Who's that guy at the Como Zoo, serenading a giraffe while serving up its daily diet of alfalfa? If you're intrigued, you can hear him again every week. He's Pete Lee -- chief giraffe trainer and disc jockey extraordinaire.
When Lee's not caring for zebras and giraffes, he's spinning eclectic discs on his radio show, "Bop Street," 3-6 p.m. Mondays on KFAI radio, 90.3 FM and 106.7 FM. It may be the most innovative radio show in Minnesota.
Lee's passion for American popular music dates back to his high school days in Red Bank, N.J., the home of jazz great Count Basie. During the mid-1960s, "music was in the air," said Lee. At his senior prom, a hurricane-force guitarist performed, but his singing had the locals begging him to "shut up and play your guitar," recalled Lee.
It was a local guy on his way up -- Bruce Springsteen.
Like his friends, Lee listened to the Beatles and the Rolling Stones.

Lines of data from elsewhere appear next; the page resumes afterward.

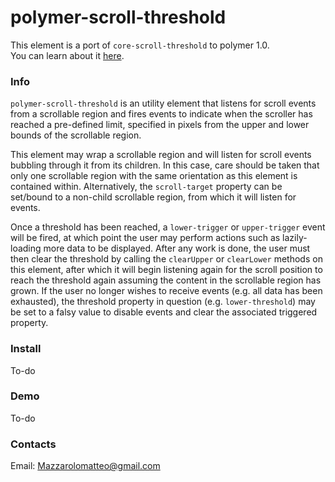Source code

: # polymer-scroll-threshold

This element is a port of `core-scroll-threshold` to polymer 1.0.  
You can learn about it <a href="https://www.polymer-project.org/0.5/docs/elements/core-scroll-threshold.html">here</a>.

### Info
`polymer-scroll-threshold` is an utility element that listens for scroll events from a scrollable region and fires events to indicate when the scroller has reached a pre-defined limit, specified in pixels from the upper and lower bounds of the scrollable region.  
  
This element may wrap a scrollable region and will listen for scroll events bubbling through it from its children. In this case, care should be taken that only one scrollable region with the same orientation as this element is contained within. Alternatively, the `scroll-target` property can be set/bound to a non-child scrollable region, from which it will listen for events.

Once a threshold has been reached, a `lower-trigger` or `upper-trigger` event will be fired, at which point the user may perform actions such as lazily-loading more data to be displayed. After any work is done, the user must then clear the threshold by calling the `clearUpper` or `clearLower` methods on this element, after which it will begin listening again for the scroll position to reach the threshold again assuming the content in the scrollable region has grown. If the user no longer wishes to receive events (e.g. all data has been exhausted), the threshold property in question (e.g. `lower-threshold`) may be set to a falsy value to disable events and clear the associated triggered property.

### Install  
To-do  

### Demo
To-do

### Contacts
Email: Mazzarolomatteo@gmail.com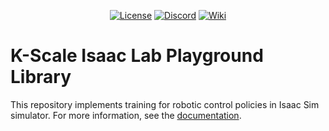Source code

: <div align="center">

[![License](https://img.shields.io/badge/license-MIT-green)](https://github.com/kscalelabs/onshape/blob/main/LICENSE)
[![Discord](https://img.shields.io/discord/1224056091017478166)](https://discord.gg/k5mSvCkYQh)
[![Wiki](https://img.shields.io/badge/wiki-humanoids-black)](https://humanoids.wiki)
</div>

# K-Scale Isaac Lab Playground Library

This repository implements training for robotic control policies in Isaac Sim simulator. For more information, see the [documentation](https://docs.kscale.dev/docs/isaac-lab#/).

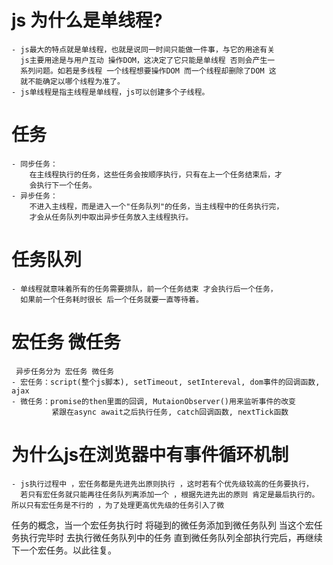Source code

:  
 #  js 为什么是单线程?
    - js最大的特点就是单线程，也就是说同一时间只能做一件事，与它的用途有关
      js主要用途是与用户互动 操作DOM，这决定了它只能是单线程 否则会产生一
      系列问题。如若是多线程 一个线程想要操作DOM 而一个线程却删除了DOM 这
      就不能确定以哪个线程为准了。
    - js单线程是指主线程是单线程，js可以创建多个子线程。


# 任务
    - 同步任务：
        在主线程执行的任务，这些任务会按顺序执行，只有在上一个任务结束后，才
        会执行下一个任务。
    - 异步任务：
        不进入主线程，而是进入一个"任务队列"的任务，当主线程中的任务执行完，
        才会从任务队列中取出异步任务放入主线程执行。
      

# 任务队列
    - 单线程就意味着所有的任务需要排队，前一个任务结束 才会执行后一个任务，
      如果前一个任务耗时很长 后一个任务就要一直等待着。


# 宏任务 微任务 
     异步任务分为 宏任务 微任务 
    - 宏任务：script(整个js脚本), setTimeout, setIntereval, dom事件的回调函数, ajax
    - 微任务：promise的then里面的回调, MutaionObserver()用来监听事件的改变 
             紧跟在async await之后执行任务, catch回调函数, nextTick函数

# 为什么js在浏览器中有事件循环机制
    - js执行过程中 ，宏任务都是先进先出原则执行 ，这时若有个优先级较高的任务要执行，
      若只有宏任务就只能再往任务队列离添加一个 ，根据先进先出的原则 肯定是最后执行的。所以只有宏任务是不行的 ，为了处理更高优先级的任务引入了微
   任务的概念，当一个宏任务执行时 将碰到的微任务添加到微任务队列 当这个宏任务执行完毕时 去执行微任务队列中的任务 直到微任务队列全部执行完后，再继续下一个宏任务。以此往复。             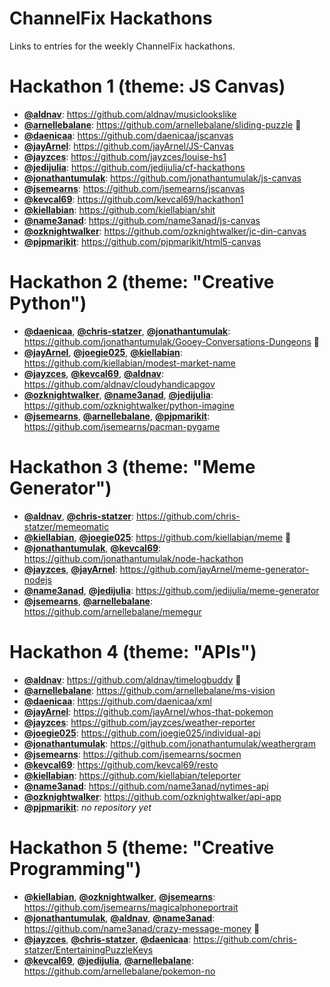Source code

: # ChannelFix Hackathons

Links to entries for the weekly ChannelFix hackathons.


# Hackathon 1 (theme: JS Canvas)

- [**@aldnav**][1]: https://github.com/aldnav/musiclookslike
- [**@arnellebalane**][2]: https://github.com/arnellebalane/sliding-puzzle :crown:
- [**@daenicaa**][3]: https://github.com/daenicaa/jscanvas
- [**@jayArnel**][4]: https://github.com/jayArnel/JS-Canvas
- [**@jayzces**][5]: https://github.com/jayzces/louise-hs1
- [**@jedijulia**][6]: https://github.com/jedijulia/cf-hackathons
- [**@jonathantumulak**][7]: https://github.com/jonathantumulak/js-canvas
- [**@jsemearns**][8]: https://github.com/jsemearns/jscanvas
- [**@kevcal69**][15]: https://github.com/kevcal69/hackathon1
- [**@kiellabian**][9]: https://github.com/kiellabian/shit
- [**@name3anad**][10]: https://github.com/name3anad/js-canvas
- [**@ozknightwalker**][11]: https://github.com/ozknightwalker/jc-din-canvas
- [**@pjpmarikit**][12]: https://github.com/pjpmarikit/html5-canvas


# Hackathon 2 (theme: "Creative Python")

- [**@daenicaa**][3], [**@chris-statzer**][13], [**@jonathantumulak**][7]: https://github.com/jonathantumulak/Gooey-Conversations-Dungeons :crown:
- [**@jayArnel**][4], [**@joegie025**][14], [**@kiellabian**][9]: https://github.com/kiellabian/modest-market-name
- [**@jayzces**][5], [**@kevcal69**][15], [**@aldnav**][1]: https://github.com/aldnav/cloudyhandicapgov
- [**@ozknightwalker**][11], [**@name3anad**][10], [**@jedijulia**][6]: https://github.com/ozknightwalker/python-imagine
- [**@jsemearns**][8], [**@arnellebalane**][2], [**@pjpmarikit**][12]: https://github.com/jsemearns/pacman-pygame


# Hackathon 3 (theme: "Meme Generator")

- [**@aldnav**][1], [**@chris-statzer**][13]: https://github.com/chris-statzer/memeomatic
- [**@kiellabian**][9], [**@joegie025**][14]: https://github.com/kiellabian/meme :crown:
- [**@jonathantumulak**][7], [**@kevcal69**][15]: https://github.com/jonathantumulak/node-hackathon
- [**@jayzces**][5], [**@jayArnel**][4]: https://github.com/jayArnel/meme-generator-nodejs
- [**@name3anad**][10], [**@jedijulia**][6]: https://github.com/jedijulia/meme-generator
- [**@jsemearns**][8], [**@arnellebalane**][2]: https://github.com/arnellebalane/memegur


# Hackathon 4 (theme: "APIs")

- [**@aldnav**][1]:  https://github.com/aldnav/timelogbuddy :crown:
- [**@arnellebalane**][2]: https://github.com/arnellebalane/ms-vision
- [**@daenicaa**][3]: https://github.com/daenicaa/xml
- [**@jayArnel**][4]: https://github.com/jayArnel/whos-that-pokemon
- [**@jayzces**][5]: https://github.com/jayzces/weather-reporter
- [**@joegie025**][14]: https://github.com/joegie025/individual-api
- [**@jonathantumulak**][7]: https://github.com/jonathantumulak/weathergram
- [**@jsemearns**][8]: https://github.com/jsemearns/socmen
- [**@kevcal69**][15]: https://github.com/kevcal69/resto
- [**@kiellabian**][9]: https://github.com/kiellabian/teleporter
- [**@name3anad**][10]: https://github.com/name3anad/nytimes-api
- [**@ozknightwalker**][11]: https://github.com/ozknightwalker/api-app
- [**@pjpmarikit**][12]: _no repository yet_


# Hackathon 5 (theme: "Creative Programming")

- [**@kiellabian**][9], [**@ozknightwalker**][11], [**@jsemearns**][8]: https://github.com/jsemearns/magicalphoneportrait
- [**@jonathantumulak**][7], [**@aldnav**][1], [**@name3anad**][10]: https://github.com/name3anad/crazy-message-money :crown:
- [**@jayzces**][5], [**@chris-statzer**][13], [**@daenicaa**][3]: https://github.com/chris-statzer/EntertainingPuzzleKeys
- [**@kevcal69**][15], [**@jedijulia**][6], [**@arnellebalane**][2]: https://github.com/arnellebalane/pokemon-no



[1]: https://github.com/aldnav
[2]: https://github.com/arnellebalane
[3]: https://github.com/daenicaa
[4]: https://github.com/jayArnel
[5]: https://github.com/jayzces
[6]: https://github.com/jedijulia
[7]: https://github.com/jonathantumulak
[8]: https://github.com/jsemearns
[9]: https://github.com/kiellabian
[10]: https://github.com/name3anad
[11]: https://github.com/ozknightwalker
[12]: https://github.com/pjpmarikit
[13]: https://github.com/chris-statzer
[14]: https://github.com/joegie025
[15]: https://github.com/kevcal69
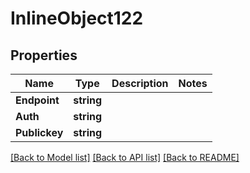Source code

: # InlineObject122

## Properties

Name | Type | Description | Notes
------------ | ------------- | ------------- | -------------
**Endpoint** | **string** |  | 
**Auth** | **string** |  | 
**Publickey** | **string** |  | 

[[Back to Model list]](../README.md#documentation-for-models) [[Back to API list]](../README.md#documentation-for-api-endpoints) [[Back to README]](../README.md)


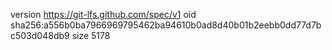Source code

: version https://git-lfs.github.com/spec/v1
oid sha256:a556b0ba7966969795462ba94610b0ad8d40b01b2eebb0dd77d7bc503d048db9
size 5178
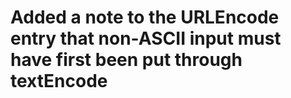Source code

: # Added a note to the URLEncode entry that non-ASCII input must have first been put through textEncode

But his ears picked up earlier echoes that few of them heard. "Whose music were the Beatles and Stones listening to?" he wanted to know. "Who were their musical heroes?"
Lee's search led him back to blues singer Muddy Waters, Tin Pan Alley and beyond. As he explored the connections among them, he came to know the twisting tributaries of the river of American popular music.
In an era when other disc jockeys click computer-generated play lists, Lee helps listeners solve the riddle of musical roots. Putting "Bop Street" together, he says, is like trying to "create a musical crossword puzzle."
The show tells "the hidden story of American music" in a variety of ways. For example, Lee often plays several versions of the same song by different artists -- "the best way," he said, "to get to know a song."